Elvire Beekhuizen et Marijje van Stralen.

Revisité par Frédérique Chauvet et son ensemble BarokOpera, le King Arthur de Purcell revient au Théâtre de l'Athénée où la production avait déjà été donnée en 2014. Sans reconstituer l'intégralité de l’œuvre d’origine (ce qui aurait nécessité plusieurs heures de spectacle), cette revisite sélectionne certains passages afin d’en mettre en valeur la musique, sans pour autant perdre de la dimension théâtrale propre aux semi-opéras. 

La mise en scène de Sybrand van der Werf apparaît tout d’abord minimaliste sur la petite scène du théâtre : pas de décor (seules quelques chaises disposées au fond) et, trônant au milieu de la scène, une malle au trésor sur le couvercle de laquelle émerge, fièrement plantée telle Excalibur dans son rocher, une épée de chevalier évoquant immédiatement la légende arthurienne. Mais dès l'entrée des artistes, le ton est donné : ce sera un spectacle loufoque, décalé, et surtout plein d'humour. Les interprètes ouvrent la malle dont ils extraient toutes sortes d'objets insolites (canard en plastique, ventouse à déboucher les éviers…) avant d'en sortir des costumes de théâtre. On comprend alors qu'il s'agit d'une mise en abyme, où les acteurs jouent les acteurs qui interpréteront la pièce. Ce choix paraît bien pensé, le jeu d’une répétition de théâtre permettant de justifier l'aspect fragmenté que peut revêtir l'œuvre reconstituée. Mais surtout, il autorisera tout au long de la pièce une succession de jeux facétieux entre les acteurs.

• _Données présentées_:

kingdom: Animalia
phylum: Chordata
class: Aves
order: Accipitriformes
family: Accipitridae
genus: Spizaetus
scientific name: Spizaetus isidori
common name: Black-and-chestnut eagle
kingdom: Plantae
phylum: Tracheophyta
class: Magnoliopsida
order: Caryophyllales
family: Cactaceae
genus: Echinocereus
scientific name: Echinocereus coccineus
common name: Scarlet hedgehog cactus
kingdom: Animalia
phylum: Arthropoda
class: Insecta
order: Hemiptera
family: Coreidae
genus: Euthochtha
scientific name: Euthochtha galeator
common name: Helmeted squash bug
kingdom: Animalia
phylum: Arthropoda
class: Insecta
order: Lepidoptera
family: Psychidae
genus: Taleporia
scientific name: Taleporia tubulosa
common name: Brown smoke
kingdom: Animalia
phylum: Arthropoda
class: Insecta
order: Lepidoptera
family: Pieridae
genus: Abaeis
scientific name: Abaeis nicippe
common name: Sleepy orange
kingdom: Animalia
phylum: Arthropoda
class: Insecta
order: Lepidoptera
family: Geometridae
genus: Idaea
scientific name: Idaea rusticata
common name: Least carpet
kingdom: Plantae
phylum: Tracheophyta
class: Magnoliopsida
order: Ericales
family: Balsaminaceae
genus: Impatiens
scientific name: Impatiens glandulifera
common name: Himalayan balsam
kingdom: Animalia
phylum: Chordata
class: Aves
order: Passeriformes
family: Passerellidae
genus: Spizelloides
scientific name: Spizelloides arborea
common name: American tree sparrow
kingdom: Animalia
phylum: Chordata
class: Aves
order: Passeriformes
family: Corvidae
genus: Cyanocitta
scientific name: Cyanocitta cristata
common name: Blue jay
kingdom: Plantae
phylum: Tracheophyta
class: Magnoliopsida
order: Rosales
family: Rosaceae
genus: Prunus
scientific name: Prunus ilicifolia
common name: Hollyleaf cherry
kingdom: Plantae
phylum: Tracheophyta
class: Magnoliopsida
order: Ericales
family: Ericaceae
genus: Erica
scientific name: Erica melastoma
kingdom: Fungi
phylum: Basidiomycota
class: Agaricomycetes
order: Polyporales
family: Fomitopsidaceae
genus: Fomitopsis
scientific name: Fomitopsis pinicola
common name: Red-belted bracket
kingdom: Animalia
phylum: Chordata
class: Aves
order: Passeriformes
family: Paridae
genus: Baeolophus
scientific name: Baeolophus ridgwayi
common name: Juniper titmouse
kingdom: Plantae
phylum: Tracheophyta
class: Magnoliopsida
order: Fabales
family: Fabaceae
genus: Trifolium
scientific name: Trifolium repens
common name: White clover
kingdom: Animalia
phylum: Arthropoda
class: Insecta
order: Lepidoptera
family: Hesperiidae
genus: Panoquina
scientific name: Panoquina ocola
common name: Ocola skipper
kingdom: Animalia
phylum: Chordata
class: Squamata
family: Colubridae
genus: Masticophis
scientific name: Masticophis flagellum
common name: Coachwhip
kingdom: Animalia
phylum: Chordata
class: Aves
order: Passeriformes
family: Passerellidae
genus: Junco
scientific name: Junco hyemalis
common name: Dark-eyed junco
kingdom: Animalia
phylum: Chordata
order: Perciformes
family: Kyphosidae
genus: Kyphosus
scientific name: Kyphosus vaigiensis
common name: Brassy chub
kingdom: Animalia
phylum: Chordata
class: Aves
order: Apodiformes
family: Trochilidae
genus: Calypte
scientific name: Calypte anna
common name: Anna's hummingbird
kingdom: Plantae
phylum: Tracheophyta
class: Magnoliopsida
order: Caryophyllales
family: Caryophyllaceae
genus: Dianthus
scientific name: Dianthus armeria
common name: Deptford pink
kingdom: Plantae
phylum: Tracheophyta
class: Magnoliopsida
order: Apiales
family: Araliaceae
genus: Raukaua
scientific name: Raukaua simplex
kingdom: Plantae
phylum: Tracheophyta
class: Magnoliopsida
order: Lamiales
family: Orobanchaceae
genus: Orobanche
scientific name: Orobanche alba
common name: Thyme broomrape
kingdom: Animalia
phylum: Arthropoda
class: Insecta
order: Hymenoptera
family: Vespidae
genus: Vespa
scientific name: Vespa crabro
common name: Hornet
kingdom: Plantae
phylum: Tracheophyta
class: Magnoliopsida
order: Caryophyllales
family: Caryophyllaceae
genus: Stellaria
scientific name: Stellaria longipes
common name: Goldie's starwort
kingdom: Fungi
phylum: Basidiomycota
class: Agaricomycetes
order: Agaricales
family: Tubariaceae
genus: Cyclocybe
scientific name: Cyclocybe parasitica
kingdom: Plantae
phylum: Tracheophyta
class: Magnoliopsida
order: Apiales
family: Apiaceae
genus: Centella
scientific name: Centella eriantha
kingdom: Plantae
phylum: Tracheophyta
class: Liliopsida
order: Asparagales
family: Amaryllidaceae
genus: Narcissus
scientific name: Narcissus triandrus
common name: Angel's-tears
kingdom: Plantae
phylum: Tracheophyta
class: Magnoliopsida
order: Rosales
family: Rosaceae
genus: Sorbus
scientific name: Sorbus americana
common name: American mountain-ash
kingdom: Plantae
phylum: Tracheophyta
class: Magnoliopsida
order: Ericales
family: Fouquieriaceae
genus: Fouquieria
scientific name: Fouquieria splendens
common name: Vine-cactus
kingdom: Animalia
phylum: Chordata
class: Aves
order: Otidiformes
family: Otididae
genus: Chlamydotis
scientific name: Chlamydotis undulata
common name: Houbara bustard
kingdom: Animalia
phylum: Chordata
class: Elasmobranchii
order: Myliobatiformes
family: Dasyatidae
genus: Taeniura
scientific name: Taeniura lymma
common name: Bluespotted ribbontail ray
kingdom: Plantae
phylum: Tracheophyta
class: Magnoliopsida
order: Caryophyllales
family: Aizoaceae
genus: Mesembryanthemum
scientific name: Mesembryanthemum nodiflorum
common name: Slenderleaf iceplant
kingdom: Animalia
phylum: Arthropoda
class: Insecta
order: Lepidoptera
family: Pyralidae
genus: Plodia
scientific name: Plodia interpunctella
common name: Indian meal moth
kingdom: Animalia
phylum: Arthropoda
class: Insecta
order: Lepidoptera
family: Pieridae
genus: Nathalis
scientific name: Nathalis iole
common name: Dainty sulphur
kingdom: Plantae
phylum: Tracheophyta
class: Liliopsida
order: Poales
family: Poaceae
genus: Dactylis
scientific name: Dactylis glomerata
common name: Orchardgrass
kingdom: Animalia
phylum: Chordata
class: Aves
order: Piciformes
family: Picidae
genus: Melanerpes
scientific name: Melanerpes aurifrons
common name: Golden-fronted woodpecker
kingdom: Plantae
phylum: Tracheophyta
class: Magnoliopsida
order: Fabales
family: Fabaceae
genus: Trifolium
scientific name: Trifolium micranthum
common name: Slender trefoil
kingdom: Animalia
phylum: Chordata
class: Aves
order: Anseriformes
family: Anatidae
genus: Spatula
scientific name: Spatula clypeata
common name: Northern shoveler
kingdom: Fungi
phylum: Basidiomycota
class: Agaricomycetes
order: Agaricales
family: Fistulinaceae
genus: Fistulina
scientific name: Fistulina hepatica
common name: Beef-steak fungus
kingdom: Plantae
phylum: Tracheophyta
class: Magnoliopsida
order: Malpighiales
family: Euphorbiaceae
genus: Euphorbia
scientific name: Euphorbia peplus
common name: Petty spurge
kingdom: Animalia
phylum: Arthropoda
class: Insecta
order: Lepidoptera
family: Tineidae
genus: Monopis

• _Consignes_:
#1 Recopiez mot pour mot le passage de l'extrait qui commence aux mots « Revisité par Frédérique » et s'arrête après les mots « propre aux semi-opéras. ».
#2 Dites si l'extrait confirme chaque affirmation par oui ou par non, en citant exactement les mots décisifs : (a) la production avait déjà été donnée au Théâtre de l'Athénée en 2014 ; (b) la mise en scène s'appuie sur un décor abondant ; (c) cette revisite reconstitue l'intégralité de l'œuvre d'origine.
Les entrées constituent un matériau distinct de l'extrait.

• _Réponses_:
#1
Revisité par Frédérique Chauvet et son ensemble BarokOpera, le King Arthur de Purcell revient au Théâtre de l'Athénée où la production avait déjà été donnée en 2014. Sans reconstituer l'intégralité de l’œuvre d’origine (ce qui aurait nécessité plusieurs heures de spectacle), cette revisite sélectionne certains passages afin d’en mettre en valeur la musique, sans pour autant perdre de la dimension théâtrale propre aux semi-opéras.

#2
(a) Oui : « où la production avait déjà été donnée en 2014 ».
(b) Non : « pas de décor (seules quelques chaises disposées au fond) ».
(c) Non : « Sans reconstituer l'intégralité de l’œuvre d’origine ».